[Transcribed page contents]
[Start of Attachment]

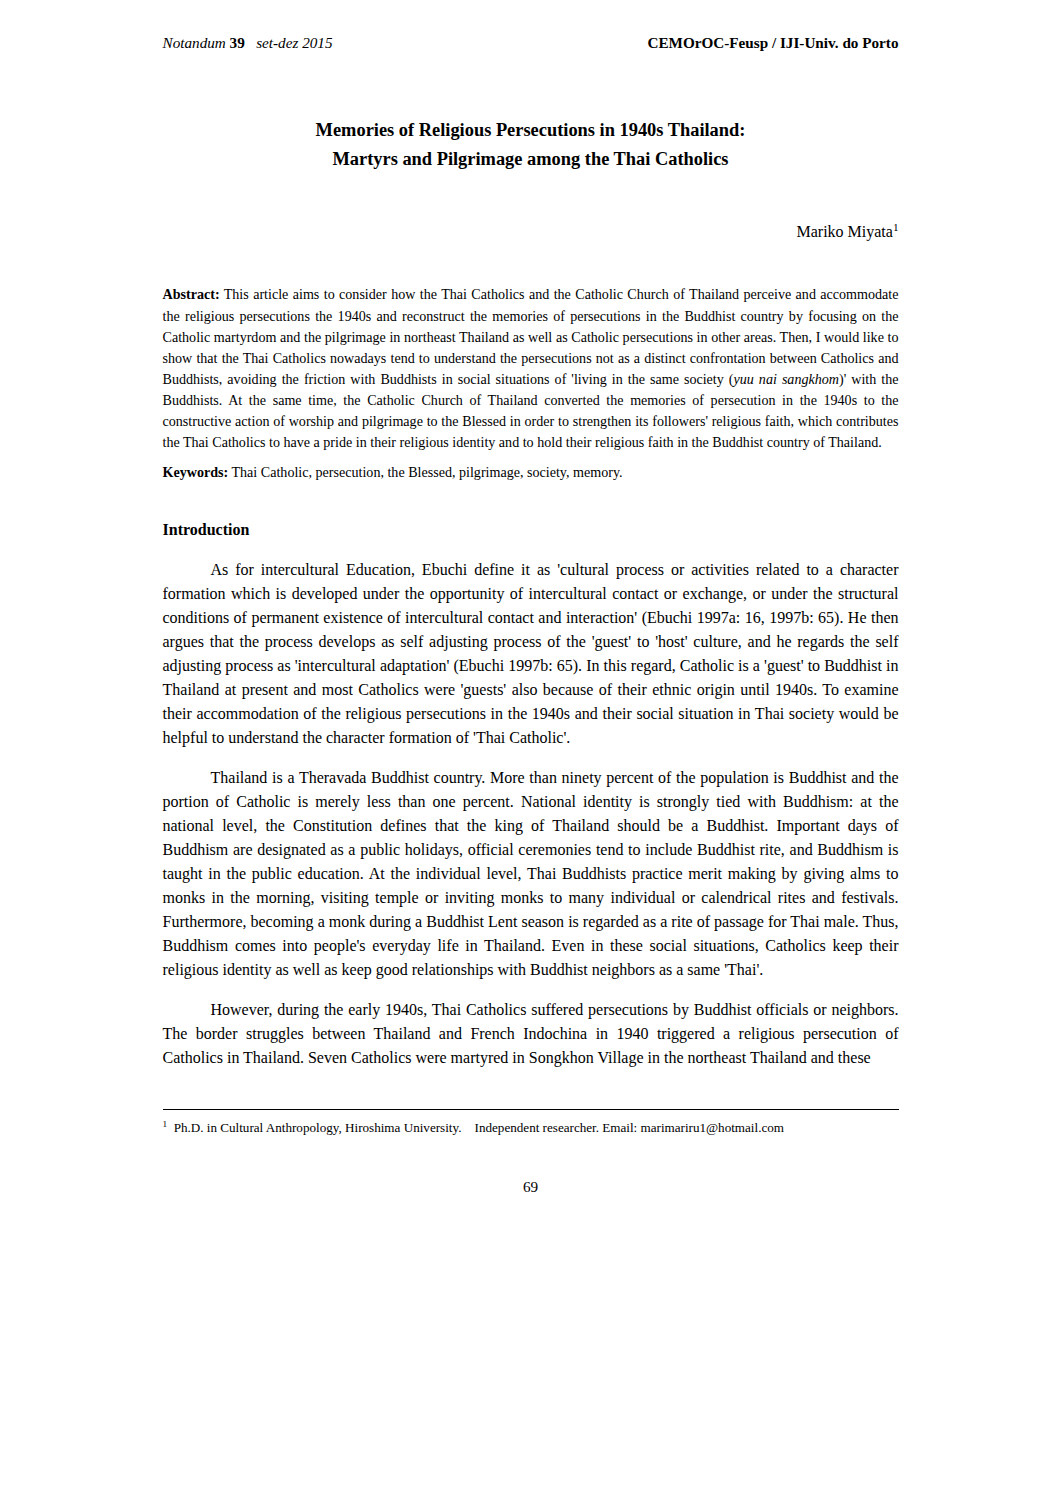Notandum 39 set-dez 2015 CEMOrOC-Feusp / IJI-Univ. do Porto
Memories of Religious Persecutions in 1940s Thailand:
Martyrs and Pilgrimage among the Thai Catholics
Mariko Miyata1
Abstract: This article aims to consider how the Thai Catholics and the Catholic Church of Thailand perceive and accommodate the religious persecutions the 1940s and reconstruct the memories of persecutions in the Buddhist country by focusing on the Catholic martyrdom and the pilgrimage in northeast Thailand as well as Catholic persecutions in other areas. Then, I would like to show that the Thai Catholics nowadays tend to understand the persecutions not as a distinct confrontation between Catholics and Buddhists, avoiding the friction with Buddhists in social situations of 'living in the same society (yuu nai sangkhom)' with the Buddhists. At the same time, the Catholic Church of Thailand converted the memories of persecution in the 1940s to the constructive action of worship and pilgrimage to the Blessed in order to strengthen its followers' religious faith, which contributes the Thai Catholics to have a pride in their religious identity and to hold their religious faith in the Buddhist country of Thailand.
Keywords: Thai Catholic, persecution, the Blessed, pilgrimage, society, memory.
Introduction
As for intercultural Education, Ebuchi define it as 'cultural process or activities related to a character formation which is developed under the opportunity of intercultural contact or exchange, or under the structural conditions of permanent existence of intercultural contact and interaction' (Ebuchi 1997a: 16, 1997b: 65). He then argues that the process develops as self adjusting process of the 'guest' to 'host' culture, and he regards the self adjusting process as 'intercultural adaptation' (Ebuchi 1997b: 65). In this regard, Catholic is a 'guest' to Buddhist in Thailand at present and most Catholics were 'guests' also because of their ethnic origin until 1940s. To examine their accommodation of the religious persecutions in the 1940s and their social situation in Thai society would be helpful to understand the character formation of 'Thai Catholic'.
Thailand is a Theravada Buddhist country. More than ninety percent of the population is Buddhist and the portion of Catholic is merely less than one percent. National identity is strongly tied with Buddhism: at the national level, the Constitution defines that the king of Thailand should be a Buddhist. Important days of Buddhism are designated as a public holidays, official ceremonies tend to include Buddhist rite, and Buddhism is taught in the public education. At the individual level, Thai Buddhists practice merit making by giving alms to monks in the morning, visiting temple or inviting monks to many individual or calendrical rites and festivals. Furthermore, becoming a monk during a Buddhist Lent season is regarded as a rite of passage for Thai male. Thus, Buddhism comes into people's everyday life in Thailand. Even in these social situations, Catholics keep their religious identity as well as keep good relationships with Buddhist neighbors as a same 'Thai'.
However, during the early 1940s, Thai Catholics suffered persecutions by Buddhist officials or neighbors. The border struggles between Thailand and French Indochina in 1940 triggered a religious persecution of Catholics in Thailand. Seven Catholics were martyred in Songkhon Village in the northeast Thailand and these
1 Ph.D. in Cultural Anthropology, Hiroshima University. Independent researcher. Email: marimariru1@hotmail.com
69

[End of Attachment]

Exercise goal - Output the full set of records above without changing a word, and drop the images.

Result for this exercise -
Notandum 39 set-dez 2015 CEMOrOC-Feusp / IJI-Univ. do Porto
Memories of Religious Persecutions in 1940s Thailand:
Martyrs and Pilgrimage among the Thai Catholics
Mariko Miyata1
Abstract: This article aims to consider how the Thai Catholics and the Catholic Church of Thailand perceive and accommodate the religious persecutions the 1940s and reconstruct the memories of persecutions in the Buddhist country by focusing on the Catholic martyrdom and the pilgrimage in northeast Thailand as well as Catholic persecutions in other areas. Then, I would like to show that the Thai Catholics nowadays tend to understand the persecutions not as a distinct confrontation between Catholics and Buddhists, avoiding the friction with Buddhists in social situations of 'living in the same society (yuu nai sangkhom)' with the Buddhists. At the same time, the Catholic Church of Thailand converted the memories of persecution in the 1940s to the constructive action of worship and pilgrimage to the Blessed in order to strengthen its followers' religious faith, which contributes the Thai Catholics to have a pride in their religious identity and to hold their religious faith in the Buddhist country of Thailand.
Keywords: Thai Catholic, persecution, the Blessed, pilgrimage, society, memory.
Introduction
As for intercultural Education, Ebuchi define it as 'cultural process or activities related to a character formation which is developed under the opportunity of intercultural contact or exchange, or under the structural conditions of permanent existence of intercultural contact and interaction' (Ebuchi 1997a: 16, 1997b: 65). He then argues that the process develops as self adjusting process of the 'guest' to 'host' culture, and he regards the self adjusting process as 'intercultural adaptation' (Ebuchi 1997b: 65). In this regard, Catholic is a 'guest' to Buddhist in Thailand at present and most Catholics were 'guests' also because of their ethnic origin until 1940s. To examine their accommodation of the religious persecutions in the 1940s and their social situation in Thai society would be helpful to understand the character formation of 'Thai Catholic'.
Thailand is a Theravada Buddhist country. More than ninety percent of the population is Buddhist and the portion of Catholic is merely less than one percent. National identity is strongly tied with Buddhism: at the national level, the Constitution defines that the king of Thailand should be a Buddhist. Important days of Buddhism are designated as a public holidays, official ceremonies tend to include Buddhist rite, and Buddhism is taught in the public education. At the individual level, Thai Buddhists practice merit making by giving alms to monks in the morning, visiting temple or inviting monks to many individual or calendrical rites and festivals. Furthermore, becoming a monk during a Buddhist Lent season is regarded as a rite of passage for Thai male. Thus, Buddhism comes into people's everyday life in Thailand. Even in these social situations, Catholics keep their religious identity as well as keep good relationships with Buddhist neighbors as a same 'Thai'.
However, during the early 1940s, Thai Catholics suffered persecutions by Buddhist officials or neighbors. The border struggles between Thailand and French Indochina in 1940 triggered a religious persecution of Catholics in Thailand. Seven Catholics were martyred in Songkhon Village in the northeast Thailand and these
1 Ph.D. in Cultural Anthropology, Hiroshima University. Independent researcher. Email: marimariru1@hotmail.com
69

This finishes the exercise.